## INPUT RECORDS
-- Opening Marker --

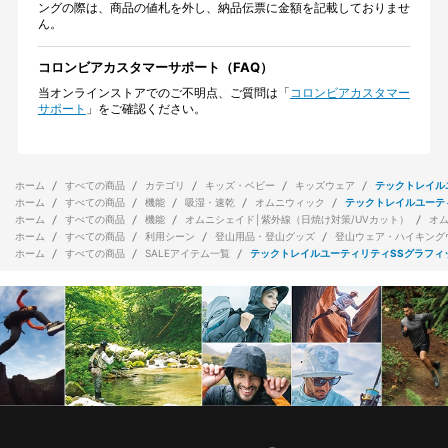
ングの際は、商品の値札を外し、納品伝票に金額を記載しておりませ
ん。
コロンビアカスタマーサポート（FAQ）
当オンラインストアでのご不明点、ご質問は「
コロンビアカスタマー
サポート
」をご確認ください。
ホーム
すべての商品
カテゴリ
キッズ・ベビー
キッズウェア
テックトレイル
ホーム
すべての商品
機能
吸湿・速乾
オムニウィック
テックトレイルユーテ
ホーム
すべての商品
機能
オムニシェイド│紫外線（日焼け対策/UVカット）
オ
ホーム
すべての商品
利用シーン
登山用品・登山グッズ
登山ウェア・ハイキング
ホーム
すべての商品
SALEアイテム一覧
テックトレイルユーティリティSSグラフィ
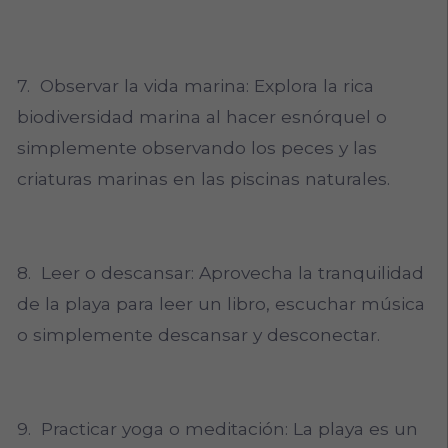
7. Observar la vida marina: Explora la rica
biodiversidad marina al hacer esnórquel o
simplemente observando los peces y las
criaturas marinas en las piscinas naturales.
8. Leer o descansar: Aprovecha la tranquilidad
de la playa para leer un libro, escuchar música
o simplemente descansar y desconectar.
9. Practicar yoga o meditación: La playa es un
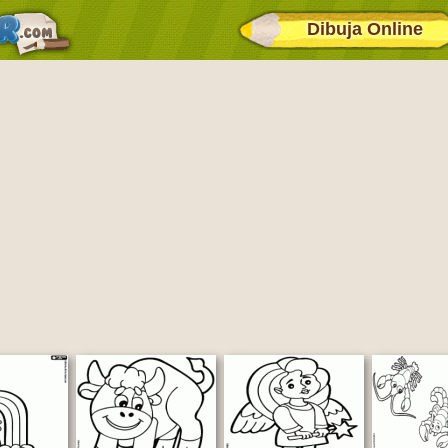
Dibuja Online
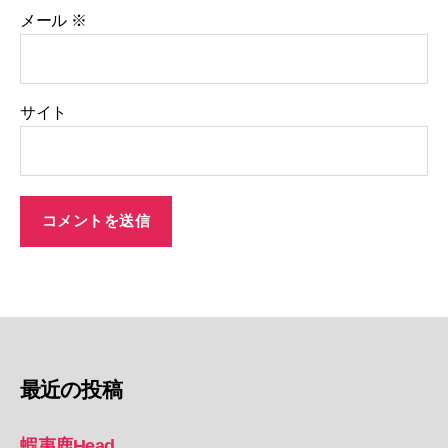
メール
※
サイト
最近の投稿
蝦夷鹿Head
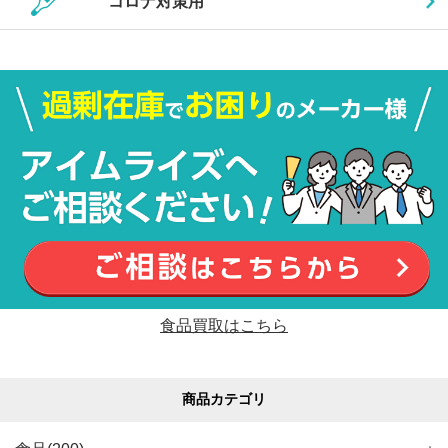
コロナ対策用
食品買取はこちら
商品カテゴリ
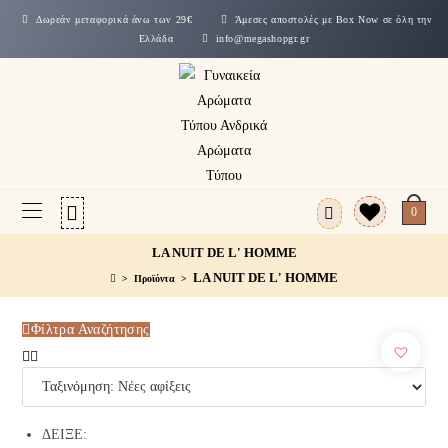
Δωρεάν μεταφορικά άνω των 29€
Άμεσες αποστολές με Box Now σε όλη την
Ελλάδα
info@megashopgr.gr
0
LA NUIT DE L' HOMME
LA NUIT DE L' HOMME
>
Προϊόντα
>
Φίλτρα Αναζήτησης
ΔΕΙΞΕ:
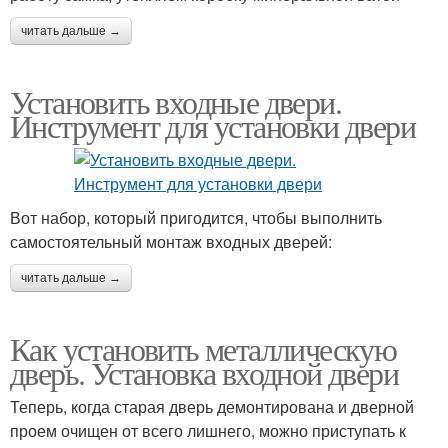
читать дальше →
Установить входные двери.
Инструмент для установки двери
Вот набор, который пригодится, чтобы выполнить
самостоятельный монтаж входных дверей:
читать дальше →
Как установить металлическую
дверь. Установка входной двери
Теперь, когда старая дверь демонтирована и дверной
проем очищен от всего лишнего, можно приступать к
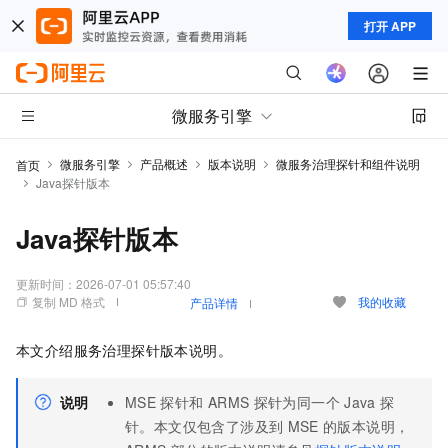
打开 APP
微服务引擎
微服务引擎
产品概述
版本说明
微服务治理探针和组件说明
首页
Java探针版本
Java探针版本
更新时间：
2026-07-01 05:57:40
复制 MD 格式
我的收藏
产品详情
本文介绍服务治理探针版本说明。
说明
MSE
探针和
ARMS
探针为同一个
Java
探
针。本文仅包含了涉及到
MSE
的版本说明，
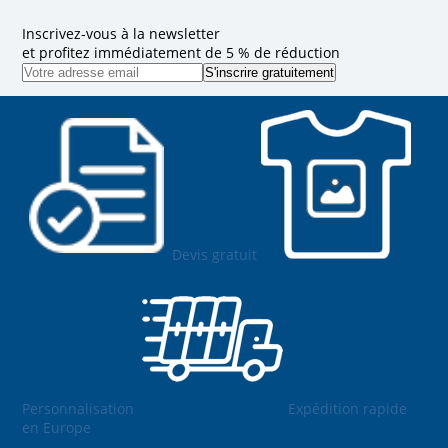
Inscrivez-vous à la newsletter
et profitez immédiatement de 5 % de réduction
Devis gratuit
Personnalisation
Expédition rapide
en Europe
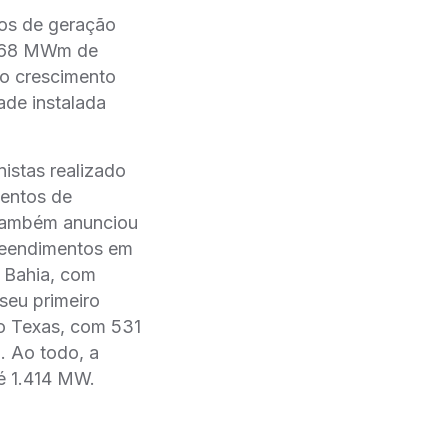
s de geração
o 868 MWm de
to crescimento
ade instalada
istas realizado
mentos de
 também anunciou
preendimentos em
a Bahia, com
seu primeiro
no Texas, com 531
. Ao todo, a
é 1.414 MW.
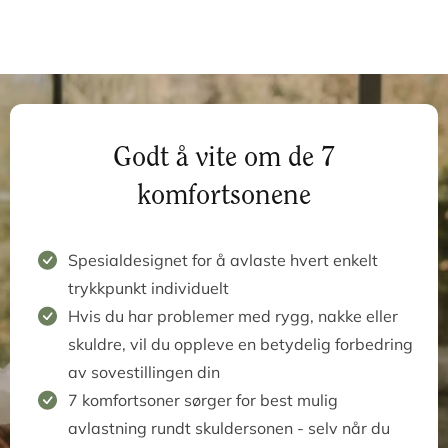
Senger inspirert av nordisk
natur
Nordic Dream er dypt knyttet til den vakre nordiske
naturen. Vi velger nøye ut de beste naturmaterialene
når vi skaper og utvikler kvalitetssenger med respekt
for vår skandinaviske designarv.
Skandinavisk design
Tre fra svenske furuskoger
Vi planter et tre for hver seng vi selger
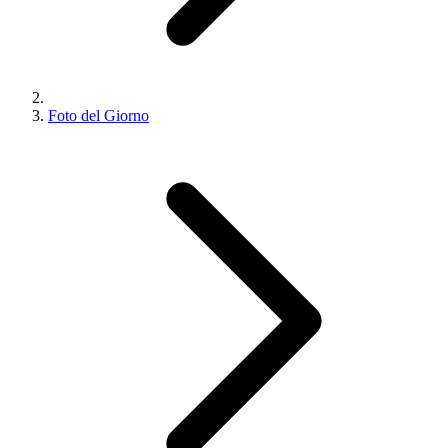
Foto del Giorno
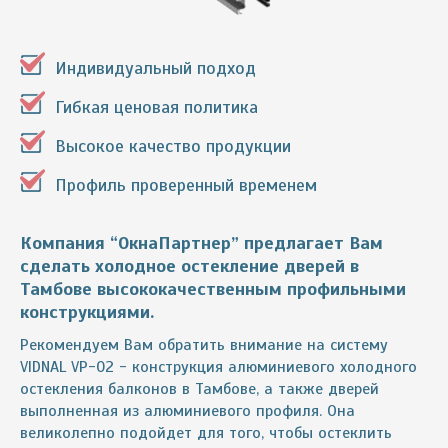
Индивидуальный подход
Гибкая ценовая политика
Высокое качество продукции
Профиль проверенный временем
Компания “ОкнаПартнер” предлагает Вам
сделать холодное остекление дверей в
Тамбове высококачественным профильными
конструкциями.
Рекомендуем Вам обратить внимание на систему
VIDNAL VP-02 - конструкция алюминиевого холодного
остекления балконов в Тамбове, а также дверей
выполненная из алюминиевого профиля. Она
великолепно подойдет для того, чтобы остеклить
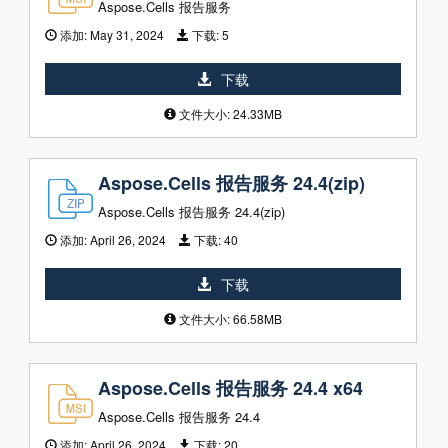
Aspose.Cells 报告服务
添加:
May 31, 2024
下载:
5
下载
文件大小: 24.33MB
Aspose.Cells 报告服务 24.4(zip)
Aspose.Cells 报告服务 24.4(zip)
添加:
April 26, 2024
下载:
40
下载
文件大小: 66.58MB
Aspose.Cells 报告服务 24.4 x64
Aspose.Cells 报告服务 24.4
添加:
April 26, 2024
下载:
20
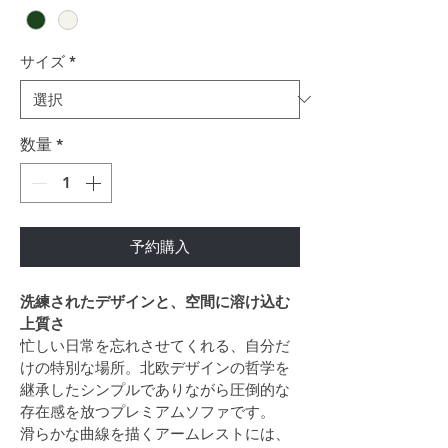
サイズ
*
数量
*
予約購入
洗練されたデザインと、空間に溶け込む
上質さ
忙しい日常を忘れさせてくれる、自分だ
けの特別な場所。北欧デザインの哲学を
継承したシンプルでありながら圧倒的な
存在感を放つプレミアムソファです。
滑らかな曲線を描くアームレストには、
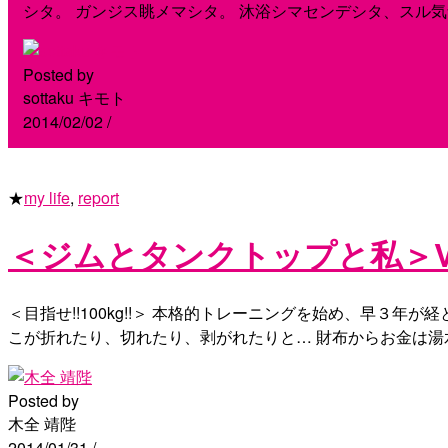
シタ。 ガンジス眺メマシタ。 沐浴シマセンデシタ、スル
Posted by
sottaku キモト
2014/02/02
/
★
my life
,
report
＜ジムとタンクトップと私＞Vo
＜目指せ!!100kg!!＞ 本格的トレーニングを始め、早３
こが折れたり、切れたり、剥がれたりと… 財布からお金は湯
Posted by
木全 靖陛
2014/01/31
/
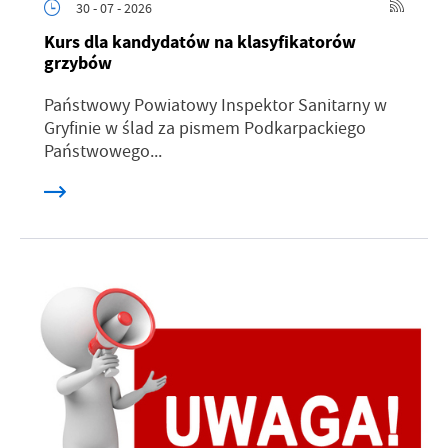
30 - 07 - 2026
Kurs dla kandydatów na klasyfikatorów
grzybów
Państwowy Powiatowy Inspektor Sanitarny w
Gryfinie w ślad za pismem Podkarpackiego
Państwowego...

-- Closing Marker --

Update the records above by replacing "Posted by" with "Written by" everywhere it occurs, leaving everything else as it is. Leave the pictures out of your answer.

ングの際は、商品の値札を外し、納品伝票に金額を記載しておりませ
ん。
コロンビアカスタマーサポート（FAQ）
当オンラインストアでのご不明点、ご質問は「
コロンビアカスタマー
サポート
」をご確認ください。
ホーム
すべての商品
カテゴリ
キッズ・ベビー
キッズウェア
テックトレイル
ホーム
すべての商品
機能
吸湿・速乾
オムニウィック
テックトレイルユーテ
ホーム
すべての商品
機能
オムニシェイド│紫外線（日焼け対策/UVカット）
オ
ホーム
すべての商品
利用シーン
登山用品・登山グッズ
登山ウェア・ハイキング
ホーム
すべての商品
SALEアイテム一覧
テックトレイルユーティリティSSグラフィ
7. Observar la vida marina: Explora la rica
biodiversidad marina al hacer esnórquel o
simplemente observando los peces y las
criaturas marinas en las piscinas naturales.
8. Leer o descansar: Aprovecha la tranquilidad
de la playa para leer un libro, escuchar música
o simplemente descansar y desconectar.
9. Practicar yoga o meditación: La playa es un
Dibuja Online
メール
※
サイト
最近の投稿
蝦夷鹿Head
コロナ対策用
食品買取はこちら
商品カテゴリ
Δωρεάν μεταφορικά άνω των 29€
Άμεσες αποστολές με Box Now σε όλη την
Ελλάδα
info@megashopgr.gr
0
LA NUIT DE L' HOMME
LA NUIT DE L' HOMME
>
Προϊόντα
>
Φίλτρα Αναζήτησης
ΔΕΙΞΕ:
читать дальше →
Установить входные двери.
Инструмент для установки двери
Вот набор, который пригодится, чтобы выполнить
самостоятельный монтаж входных дверей:
читать дальше →
Как установить металлическую
дверь. Установка входной двери
Теперь, когда старая дверь демонтирована и дверной
проем очищен от всего лишнего, можно приступать к
打开 APP
微服务引擎
微服务引擎
产品概述
版本说明
微服务治理探针和组件说明
首页
Java探针版本
Java探针版本
更新时间：
2026-07-01 05:57:40
复制 MD 格式
我的收藏
产品详情
本文介绍服务治理探针版本说明。
说明
MSE
探针和
ARMS
探针为同一个
Java
探
针。本文仅包含了涉及到
MSE
的版本说明，
Inscrivez-vous à la newsletter
et profitez immédiatement de 5 % de réduction
Devis gratuit
Personnalisation
Expédition rapide
en Europe
s de geração
o 868 MWm de
to crescimento
ade instalada
istas realizado
mentos de
 também anunciou
preendimentos em
a Bahia, com
seu primeiro
no Texas, com 531
. Ao todo, a
é 1.414 MW.
Senger inspirert av nordisk
natur
Nordic Dream er dypt knyttet til den vakre nordiske
naturen. Vi velger nøye ut de beste naturmaterialene
når vi skaper og utvikler kvalitetssenger med respekt
for vår skandinaviske designarv.
Skandinavisk design
Tre fra svenske furuskoger
Vi planter et tre for hver seng vi selger
Foto del Giorno
Индивидуальный подход
Гибкая ценовая политика
Высокое качество продукции
Профиль проверенный временем
Компания “ОкнаПартнер” предлагает Вам
сделать холодное остекление дверей в
Тамбове высококачественным профильными
конструкциями.
Рекомендуем Вам обратить внимание на систему
VIDNAL VP-02 - конструкция алюминиевого холодного
остекления балконов в Тамбове, а также дверей
выполненная из алюминиевого профиля. Она
великолепно подойдет для того, чтобы остеклить
Aspose.Cells 报告服务
添加:
May 31, 2024
下载:
5
下载
文件大小: 24.33MB
Aspose.Cells 报告服务 24.4(zip)
Aspose.Cells 报告服务 24.4(zip)
添加:
April 26, 2024
下载:
40
下载
文件大小: 66.58MB
Aspose.Cells 报告服务 24.4 x64
Aspose.Cells 报告服务 24.4
添加:
April 26, 2024
下载:
20
サイズ
*
数量
*
予約購入
洗練されたデザインと、空間に溶け込む
上質さ
忙しい日常を忘れさせてくれる、自分だ
けの特別な場所。北欧デザインの哲学を
継承したシンプルでありながら圧倒的な
存在感を放つプレミアムソファです。
滑らかな曲線を描くアームレストには、
シタ。 ガンジス眺メマシタ。 沐浴シマセンデシタ、スル
Written by
sottaku キモト
2014/02/02
/
★
my life
,
report
＜ジムとタンクトップと私＞Vo
＜目指せ!!100kg!!＞ 本格的トレーニングを始め、早３
こが折れたり、切れたり、剥がれたりと… 財布からお金は湯
Written by
木全 靖陛
2014/01/31
/
30 - 07 - 2026
Kurs dla kandydatów na klasyfikatorów
grzybów
Państwowy Powiatowy Inspektor Sanitarny w
Gryfinie w ślad za pismem Podkarpackiego
Państwowego...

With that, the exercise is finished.